“Publius,” The Federalist XVI [Alexander Hamilton]
New-York Packet, December 4, 1787
When any union or confederacy of states or provinces decide to form a nation, it does so with its citizens knowing that members may “alarm the apprehensions, inflame the passions, and conciliate the good will even” in those states that were not “chargeable with any violation, or omission of duty” but had influence to be obtained. As Alexander Hamilton wrote in the Federalist XVI, when there are associates not found “at home, recourse would be had to the aid of foreign powers, who would seldom be disinclined to encouraging the dissentions of a confederacy, from the firm Union of which they had so much to fear.” The consequences of such an event are substantial: “When the sword is once drawn, the passions of men observe no bounds of moderation.
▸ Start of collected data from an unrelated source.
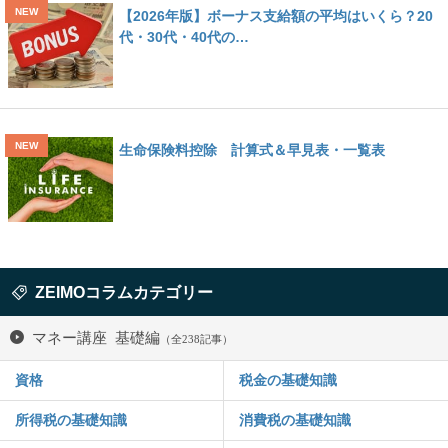
【2026年版】ボーナス支給額の平均はいくら？20
代・30代・40代の…
生命保険料控除 計算式＆早見表・一覧表
ZEIMOコラムカテゴリー
マネー講座 基礎編
（全238記事）
資格
税金の基礎知識
所得税の基礎知識
消費税の基礎知識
The suggestions of wounded pride, the instigations of irritated resentment, would be apt to carry the States, against which the arms of the Union were exerted to any extremes necessary to revenge the affront, or to avoid the disgrace of submission. The first war of this kind would probably terminate in a dissolution of the Union.”
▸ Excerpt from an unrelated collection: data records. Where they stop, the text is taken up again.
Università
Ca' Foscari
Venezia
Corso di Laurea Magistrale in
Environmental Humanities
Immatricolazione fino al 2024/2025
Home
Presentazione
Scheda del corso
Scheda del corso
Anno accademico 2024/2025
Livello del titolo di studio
Hamilton went on to note that states, rather than turn to foreign powers, were more likely to “pursue the milder course of putting themselves upon an equal footing with the delinquent members.” However, some issues would inevitably divide the nation’s member states, and a portion of those issues would be likely to be “mortal feuds” that led to “revolutions and dismemberments of empire.” While no form of government is capable of avoiding those or controlling them altogether, Hamilton wrote, “[i]t is vain to hope to guard against events too mighty for human foresight or precaution, and it would be idle to object to a government because it could not perform impossibilities.”
The federal government and the state governments, as arranged in the draft Constitution, comprised a system that was and continues to be one that fosters compromise without states or the federal government having to seek assistance from foreign governments. Nonetheless, foreign powers, recognizing that a wedge can be put between the federal and state governments within the United States, will always seek to do so for their own benefit. Most notably, when there are issues that serve as a divide between the federal government and state governments and foreign powers take up those issues to their own benefit, the complications can be even more damaging than the “revolutions and dismemberments of empire” of which Hamilton warned. A foreign power may utilize tactics that are not only outside the traditions of the country but have no constructive value other than to the foreign power. For those reasons, even a failed attempt at foreign intervention can be detrimental and lead to long-term institutional damage that culminates in the revolution or dismemberment that a nation may fear most.